> Work task: Lay out every line of text from all the records below as a numbered list, leaving out any blank lines.

> Material provided:
□ □ □ □ □ □ □
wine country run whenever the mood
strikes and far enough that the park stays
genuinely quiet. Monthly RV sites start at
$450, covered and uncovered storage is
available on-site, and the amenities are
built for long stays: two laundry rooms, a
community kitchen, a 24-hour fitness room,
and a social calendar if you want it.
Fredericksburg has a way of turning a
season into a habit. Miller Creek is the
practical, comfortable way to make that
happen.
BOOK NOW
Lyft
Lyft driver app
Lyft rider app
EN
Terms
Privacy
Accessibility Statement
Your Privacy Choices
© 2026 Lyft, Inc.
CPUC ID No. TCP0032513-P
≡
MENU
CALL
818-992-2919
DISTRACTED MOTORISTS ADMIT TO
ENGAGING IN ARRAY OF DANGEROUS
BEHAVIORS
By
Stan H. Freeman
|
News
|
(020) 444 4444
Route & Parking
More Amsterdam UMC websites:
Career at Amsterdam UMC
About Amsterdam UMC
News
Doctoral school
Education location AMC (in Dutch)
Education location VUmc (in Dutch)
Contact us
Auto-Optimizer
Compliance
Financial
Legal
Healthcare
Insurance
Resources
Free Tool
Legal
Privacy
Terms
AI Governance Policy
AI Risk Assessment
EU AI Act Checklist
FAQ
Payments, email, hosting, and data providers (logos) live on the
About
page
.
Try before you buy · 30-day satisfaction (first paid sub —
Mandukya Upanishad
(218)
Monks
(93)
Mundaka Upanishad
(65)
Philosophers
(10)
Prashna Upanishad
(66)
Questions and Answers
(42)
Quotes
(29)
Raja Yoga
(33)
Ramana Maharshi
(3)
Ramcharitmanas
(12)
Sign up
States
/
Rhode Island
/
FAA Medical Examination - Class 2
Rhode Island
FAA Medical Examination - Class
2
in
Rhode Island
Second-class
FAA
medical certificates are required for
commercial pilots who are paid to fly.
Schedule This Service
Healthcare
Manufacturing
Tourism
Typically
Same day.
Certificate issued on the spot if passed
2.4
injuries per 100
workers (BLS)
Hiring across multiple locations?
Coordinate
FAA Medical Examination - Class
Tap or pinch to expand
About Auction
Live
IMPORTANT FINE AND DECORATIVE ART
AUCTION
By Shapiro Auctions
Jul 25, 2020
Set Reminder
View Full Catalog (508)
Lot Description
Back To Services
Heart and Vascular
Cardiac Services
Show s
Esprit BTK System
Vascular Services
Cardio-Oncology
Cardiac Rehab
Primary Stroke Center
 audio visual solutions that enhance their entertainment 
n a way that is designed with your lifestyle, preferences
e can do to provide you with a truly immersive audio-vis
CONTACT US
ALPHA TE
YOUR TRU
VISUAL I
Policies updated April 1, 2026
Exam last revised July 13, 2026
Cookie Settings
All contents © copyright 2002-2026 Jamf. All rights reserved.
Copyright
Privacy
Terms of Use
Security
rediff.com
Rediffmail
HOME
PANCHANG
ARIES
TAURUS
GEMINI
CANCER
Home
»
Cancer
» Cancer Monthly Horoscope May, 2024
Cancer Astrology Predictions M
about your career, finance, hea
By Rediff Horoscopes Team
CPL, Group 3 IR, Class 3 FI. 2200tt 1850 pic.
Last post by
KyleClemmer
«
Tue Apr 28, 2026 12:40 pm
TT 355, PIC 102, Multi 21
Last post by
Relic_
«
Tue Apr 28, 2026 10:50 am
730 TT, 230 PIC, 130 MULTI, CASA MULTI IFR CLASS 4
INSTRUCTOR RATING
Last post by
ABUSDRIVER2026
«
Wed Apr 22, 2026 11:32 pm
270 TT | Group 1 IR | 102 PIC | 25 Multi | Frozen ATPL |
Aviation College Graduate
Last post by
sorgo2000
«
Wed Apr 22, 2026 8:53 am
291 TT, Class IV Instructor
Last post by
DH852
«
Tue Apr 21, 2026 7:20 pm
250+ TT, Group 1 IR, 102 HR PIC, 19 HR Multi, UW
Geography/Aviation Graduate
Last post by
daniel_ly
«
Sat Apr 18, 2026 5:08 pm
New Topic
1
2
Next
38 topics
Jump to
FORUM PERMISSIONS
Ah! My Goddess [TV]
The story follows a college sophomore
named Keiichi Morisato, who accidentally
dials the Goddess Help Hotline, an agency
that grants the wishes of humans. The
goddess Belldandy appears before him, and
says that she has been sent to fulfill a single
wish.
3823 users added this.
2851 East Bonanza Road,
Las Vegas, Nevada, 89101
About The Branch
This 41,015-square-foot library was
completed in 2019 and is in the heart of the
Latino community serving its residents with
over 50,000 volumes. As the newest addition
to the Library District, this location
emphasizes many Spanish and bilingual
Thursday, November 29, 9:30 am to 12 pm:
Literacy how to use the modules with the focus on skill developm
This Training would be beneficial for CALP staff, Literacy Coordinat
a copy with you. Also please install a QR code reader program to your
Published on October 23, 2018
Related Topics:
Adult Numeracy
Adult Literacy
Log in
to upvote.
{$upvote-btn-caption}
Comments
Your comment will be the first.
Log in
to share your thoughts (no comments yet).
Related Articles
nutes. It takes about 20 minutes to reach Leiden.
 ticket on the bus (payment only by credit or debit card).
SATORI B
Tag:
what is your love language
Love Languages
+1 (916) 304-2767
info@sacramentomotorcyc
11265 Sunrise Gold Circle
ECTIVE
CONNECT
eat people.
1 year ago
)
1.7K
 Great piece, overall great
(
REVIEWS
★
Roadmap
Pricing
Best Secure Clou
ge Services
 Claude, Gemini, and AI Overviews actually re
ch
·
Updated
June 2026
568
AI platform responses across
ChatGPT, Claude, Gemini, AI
□ □ □ □ □ □ □
> Task output:
1. wine country run whenever the mood
2. strikes and far enough that the park stays
3. genuinely quiet. Monthly RV sites start at
4. $450, covered and uncovered storage is
5. available on-site, and the amenities are
6. built for long stays: two laundry rooms, a
7. community kitchen, a 24-hour fitness room,
8. and a social calendar if you want it.
9. Fredericksburg has a way of turning a
10. season into a habit. Miller Creek is the
11. practical, comfortable way to make that
12. happen.
13. BOOK NOW
14. Lyft
15. Lyft driver app
16. Lyft rider app
17. EN
18. Terms
19. Privacy
20. Accessibility Statement
21. Your Privacy Choices
22. © 2026 Lyft, Inc.
23. CPUC ID No. TCP0032513-P
24. ≡
25. MENU
26. CALL
27. 818-992-2919
28. DISTRACTED MOTORISTS ADMIT TO
29. ENGAGING IN ARRAY OF DANGEROUS
30. BEHAVIORS
31. By
32. Stan H. Freeman
33. |
34. News
35. |
36. (020) 444 4444
37. Route & Parking
38. More Amsterdam UMC websites:
39. Career at Amsterdam UMC
40. About Amsterdam UMC
41. News
42. Doctoral school
43. Education location AMC (in Dutch)
44. Education location VUmc (in Dutch)
45. Contact us
46. Auto-Optimizer
47. Compliance
48. Financial
49. Legal
50. Healthcare
51. Insurance
52. Resources
53. Free Tool
54. Legal
55. Privacy
56. Terms
57. AI Governance Policy
58. AI Risk Assessment
59. EU AI Act Checklist
60. FAQ
61. Payments, email, hosting, and data providers (logos) live on the
62. About
63. page
64. .
65. Try before you buy · 30-day satisfaction (first paid sub —
66. Mandukya Upanishad
67. (218)
68. Monks
69. (93)
70. Mundaka Upanishad
71. (65)
72. Philosophers
73. (10)
74. Prashna Upanishad
75. (66)
76. Questions and Answers
77. (42)
78. Quotes
79. (29)
80. Raja Yoga
81. (33)
82. Ramana Maharshi
83. (3)
84. Ramcharitmanas
85. (12)
86. Sign up
87. States
88. /
89. Rhode Island
90. /
91. FAA Medical Examination - Class 2
92. Rhode Island
93. FAA Medical Examination - Class
94. 2
95. in
96. Rhode Island
97. Second-class
98. FAA
99. medical certificates are required for
100. commercial pilots who are paid to fly.
101. Schedule This Service
102. Healthcare
103. Manufacturing
104. Tourism
105. Typically
106. Same day.
107. Certificate issued on the spot if passed
108. 2.4
109. injuries per 100
110. workers (BLS)
111. Hiring across multiple locations?
112. Coordinate
113. FAA Medical Examination - Class
114. Tap or pinch to expand
115. About Auction
116. Live
117. IMPORTANT FINE AND DECORATIVE ART
118. AUCTION
119. By Shapiro Auctions
120. Jul 25, 2020
121. Set Reminder
122. View Full Catalog (508)
123. Lot Description
124. Back To Services
125. Heart and Vascular
126. Cardiac Services
127. Show s
128. Esprit BTK System
129. Vascular Services
130. Cardio-Oncology
131. Cardiac Rehab
132. Primary Stroke Center
133.  audio visual solutions that enhance their entertainment 
134. n a way that is designed with your lifestyle, preferences
135. e can do to provide you with a truly immersive audio-vis
136. CONTACT US
137. ALPHA TE
138. YOUR TRU
139. VISUAL I
140. Policies updated April 1, 2026
141. Exam last revised July 13, 2026
142. Cookie Settings
143. All contents © copyright 2002-2026 Jamf. All rights reserved.
144. Copyright
145. Privacy
146. Terms of Use
147. Security
148. rediff.com
149. Rediffmail
150. HOME
151. PANCHANG
152. ARIES
153. TAURUS
154. GEMINI
155. CANCER
156. Home
157. »
158. Cancer
159. » Cancer Monthly Horoscope May, 2024
160. Cancer Astrology Predictions M
161. about your career, finance, hea
162. By Rediff Horoscopes Team
163. CPL, Group 3 IR, Class 3 FI. 2200tt 1850 pic.
164. Last post by
165. KyleClemmer
166. «
167. Tue Apr 28, 2026 12:40 pm
168. TT 355, PIC 102, Multi 21
169. Last post by
170. Relic_
171. «
172. Tue Apr 28, 2026 10:50 am
173. 730 TT, 230 PIC, 130 MULTI, CASA MULTI IFR CLASS 4
174. INSTRUCTOR RATING
175. Last post by
176. ABUSDRIVER2026
177. «
178. Wed Apr 22, 2026 11:32 pm
179. 270 TT | Group 1 IR | 102 PIC | 25 Multi | Frozen ATPL |
180. Aviation College Graduate
181. Last post by
182. sorgo2000
183. «
184. Wed Apr 22, 2026 8:53 am
185. 291 TT, Class IV Instructor
186. Last post by
187. DH852
188. «
189. Tue Apr 21, 2026 7:20 pm
190. 250+ TT, Group 1 IR, 102 HR PIC, 19 HR Multi, UW
191. Geography/Aviation Graduate
192. Last post by
193. daniel_ly
194. «
195. Sat Apr 18, 2026 5:08 pm
196. New Topic
197. 1
198. 2
199. Next
200. 38 topics
201. Jump to
202. FORUM PERMISSIONS
203. Ah! My Goddess [TV]
204. The story follows a college sophomore
205. named Keiichi Morisato, who accidentally
206. dials the Goddess Help Hotline, an agency
207. that grants the wishes of humans. The
208. goddess Belldandy appears before him, and
209. says that she has been sent to fulfill a single
210. wish.
211. 3823 users added this.
212. 2851 East Bonanza Road,
213. Las Vegas, Nevada, 89101
214. About The Branch
215. This 41,015-square-foot library was
216. completed in 2019 and is in the heart of the
217. Latino community serving its residents with
218. over 50,000 volumes. As the newest addition
219. to the Library District, this location
220. emphasizes many Spanish and bilingual
221. Thursday, November 29, 9:30 am to 12 pm:
222. Literacy how to use the modules with the focus on skill developm
223. This Training would be beneficial for CALP staff, Literacy Coordinat
224. a copy with you. Also please install a QR code reader program to your
225. Published on October 23, 2018
226. Related Topics:
227. Adult Numeracy
228. Adult Literacy
229. Log in
230. to upvote.
231. {$upvote-btn-caption}
232. Comments
233. Your comment will be the first.
234. Log in
235. to share your thoughts (no comments yet).
236. Related Articles
237. nutes. It takes about 20 minutes to reach Leiden.
238.  ticket on the bus (payment only by credit or debit card).
239. SATORI B
240. Tag:
241. what is your love language
242. Love Languages
243. +1 (916) 304-2767
244. info@sacramentomotorcyc
245. 11265 Sunrise Gold Circle
246. ECTIVE
247. CONNECT
248. eat people.
249. 1 year ago
250. )
251. 1.7K
252.  Great piece, overall great
253. (
254. REVIEWS
255. ★
256. Roadmap
257. Pricing
258. Best Secure Clou
259. ge Services
260.  Claude, Gemini, and AI Overviews actually re
261. ch
262. ·
263. Updated
264. June 2026
265. 568
266. AI platform responses across
267. ChatGPT, Claude, Gemini, AI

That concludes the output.